With DC3 we chose to have a gender scan, which revealed a boy. Everyone had assumed we were having a third to have a boy. We just wanted a third child. Before the scan I managed to convince myself it was a girl, probably to avoid disappointment as chances were it was a girl. It was a huge shock to be told I am having a boy, and it still has not stuck in. Thankfully I have another 3 months to get my head around it.

Our emotions are complicated things, especially with all the hormones on top. It is perfectly normal to have a preference for one gender or another. What is not normal is to consider killing a baby purely because of gender, or not loving a child because they are the wrong gender.

When you see your baby it really doesn't matter what is between their legs, but it is important to not build up an image of an unborn child unless you know beyond doubt their gender. Scans give an indication, but the only way to know for sure is with invasive tests like amnio, and I would not risk the life of my child just to identify gender.

Bearhugs43 · 05/08/2012 16:22

Valium.... Or 3/4d scan - not invasive and I have definitely seen boy bits in all their glory!

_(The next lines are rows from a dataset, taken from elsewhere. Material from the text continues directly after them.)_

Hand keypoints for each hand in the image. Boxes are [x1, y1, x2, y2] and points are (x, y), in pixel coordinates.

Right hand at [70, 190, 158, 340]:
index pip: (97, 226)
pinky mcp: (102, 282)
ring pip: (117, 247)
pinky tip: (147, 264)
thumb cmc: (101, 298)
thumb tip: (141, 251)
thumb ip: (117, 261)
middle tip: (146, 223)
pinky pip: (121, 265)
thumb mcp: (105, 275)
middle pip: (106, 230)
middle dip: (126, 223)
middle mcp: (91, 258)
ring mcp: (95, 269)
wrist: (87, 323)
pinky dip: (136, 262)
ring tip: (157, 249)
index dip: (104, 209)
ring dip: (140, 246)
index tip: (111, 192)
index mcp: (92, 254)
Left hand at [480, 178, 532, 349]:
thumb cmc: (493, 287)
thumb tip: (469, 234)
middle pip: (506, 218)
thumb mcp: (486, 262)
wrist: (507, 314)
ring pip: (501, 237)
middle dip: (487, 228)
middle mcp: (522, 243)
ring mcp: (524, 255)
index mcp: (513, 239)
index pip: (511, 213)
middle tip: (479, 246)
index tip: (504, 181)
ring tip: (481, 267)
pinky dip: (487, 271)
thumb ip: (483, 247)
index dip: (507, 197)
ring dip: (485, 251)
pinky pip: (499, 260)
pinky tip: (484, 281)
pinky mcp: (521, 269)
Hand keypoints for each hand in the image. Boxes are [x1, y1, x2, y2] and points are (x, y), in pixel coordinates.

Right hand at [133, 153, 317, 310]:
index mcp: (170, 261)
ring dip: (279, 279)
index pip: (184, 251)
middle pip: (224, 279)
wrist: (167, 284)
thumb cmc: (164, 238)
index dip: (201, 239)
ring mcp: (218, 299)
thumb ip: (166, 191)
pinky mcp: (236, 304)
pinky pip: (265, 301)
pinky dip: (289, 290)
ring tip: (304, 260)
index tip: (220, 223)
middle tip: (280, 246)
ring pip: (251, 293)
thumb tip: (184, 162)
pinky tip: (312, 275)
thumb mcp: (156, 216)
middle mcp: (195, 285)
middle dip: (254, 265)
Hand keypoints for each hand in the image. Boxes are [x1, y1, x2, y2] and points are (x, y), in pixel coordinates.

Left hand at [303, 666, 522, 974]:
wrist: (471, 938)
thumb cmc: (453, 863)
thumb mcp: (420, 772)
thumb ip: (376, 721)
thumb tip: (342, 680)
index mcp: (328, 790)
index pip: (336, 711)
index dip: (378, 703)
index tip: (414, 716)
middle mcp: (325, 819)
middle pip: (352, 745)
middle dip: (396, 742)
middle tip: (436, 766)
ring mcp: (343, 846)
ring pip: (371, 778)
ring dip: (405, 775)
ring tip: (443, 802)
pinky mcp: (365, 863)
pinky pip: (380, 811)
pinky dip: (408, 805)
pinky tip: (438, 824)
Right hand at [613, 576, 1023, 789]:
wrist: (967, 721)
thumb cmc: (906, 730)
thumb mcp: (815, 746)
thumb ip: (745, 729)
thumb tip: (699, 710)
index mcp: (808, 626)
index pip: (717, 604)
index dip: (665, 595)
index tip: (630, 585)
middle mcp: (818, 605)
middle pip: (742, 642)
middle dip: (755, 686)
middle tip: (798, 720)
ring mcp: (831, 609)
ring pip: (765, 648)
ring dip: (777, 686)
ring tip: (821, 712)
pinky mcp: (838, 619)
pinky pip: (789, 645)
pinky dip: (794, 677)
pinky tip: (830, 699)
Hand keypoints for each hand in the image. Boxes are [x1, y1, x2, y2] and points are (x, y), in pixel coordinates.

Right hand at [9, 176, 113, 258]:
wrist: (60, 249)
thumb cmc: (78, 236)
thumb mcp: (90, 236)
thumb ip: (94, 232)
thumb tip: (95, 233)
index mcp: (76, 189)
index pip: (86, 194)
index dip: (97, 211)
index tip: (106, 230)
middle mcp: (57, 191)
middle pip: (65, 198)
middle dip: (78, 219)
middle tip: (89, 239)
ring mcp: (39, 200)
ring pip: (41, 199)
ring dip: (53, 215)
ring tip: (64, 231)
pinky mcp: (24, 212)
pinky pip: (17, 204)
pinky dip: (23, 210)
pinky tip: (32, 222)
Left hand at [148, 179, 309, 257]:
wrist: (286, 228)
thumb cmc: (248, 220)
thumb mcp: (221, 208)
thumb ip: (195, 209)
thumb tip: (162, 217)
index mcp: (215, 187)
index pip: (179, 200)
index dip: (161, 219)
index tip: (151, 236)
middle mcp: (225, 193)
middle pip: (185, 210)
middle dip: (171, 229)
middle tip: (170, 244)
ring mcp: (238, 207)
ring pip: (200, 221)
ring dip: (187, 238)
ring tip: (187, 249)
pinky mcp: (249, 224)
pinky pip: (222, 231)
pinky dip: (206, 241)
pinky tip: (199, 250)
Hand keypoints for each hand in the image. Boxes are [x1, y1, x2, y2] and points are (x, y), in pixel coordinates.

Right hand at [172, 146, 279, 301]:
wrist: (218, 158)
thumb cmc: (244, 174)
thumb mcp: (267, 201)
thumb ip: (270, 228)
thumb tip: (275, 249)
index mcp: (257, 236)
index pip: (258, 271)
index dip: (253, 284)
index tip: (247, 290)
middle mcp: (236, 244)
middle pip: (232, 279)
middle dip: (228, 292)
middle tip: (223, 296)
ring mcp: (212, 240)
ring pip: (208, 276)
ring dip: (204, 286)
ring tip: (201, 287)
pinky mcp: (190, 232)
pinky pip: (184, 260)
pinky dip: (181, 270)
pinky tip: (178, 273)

I really hoped for a girl this time round to 'even' up the family (2 boys 1 girl already) but now come to terms 10weeks after finding out with all the positives another ds has. I think if you do feel this way all you can do is go easy on yourself- you will love them no matter what once they are in your arms!

ValiumQueen · 05/08/2012 17:14

I had a 4D scan and clearly saw his boyhood, but I was assured that even with that level of scan, mistakes were still made. More likely with girl to boy rather than boy to girl, but still possible as hormones make girly bits swell to look like boy bits. I was 23 weeks when the scan was done, which is optimum apparently for gender. I will be well pissed off if they told me wrong after paying £80!

Policy of local trust is to not disclose gender. I so wish there was a national policy. Do they think I am more likely to abort if the 'wrong gender' or is it all about being sued, as I would happily sign a disclaimer.

Lambzig · 05/08/2012 17:35

I was ttc for 10 years before getting pregnant with DD1. I am now pregnant again now 26 weeks. Believe me I know how lucky I am to have one DC, let alone getting pregnant again.

However, when we had the 20 week scan we found out by accident (after we had asked not to - sonographers slip of the tongue) that we are having a boy, I found it really hard. Somehow I was convinced I would have another DD and when it wasnt that, I really had a hard couple of days accepting it. Crazy because I didn't care at all for the first baby and am so lucky to maybe be having a second one. I can't explain it, and I am really ashamed of it, but its how I felt for a few days.

ValiumQueen · 05/08/2012 17:40

Don't feel ashamed lambzig you are merely processing information. You already have a girl, so know how to deal with a girl, a boy is unknown territory, and something new and scary. If you could explain your feelings, then might be the time for guilt. Congratulations on your DS. He will be fab! And much loved by all I am sure.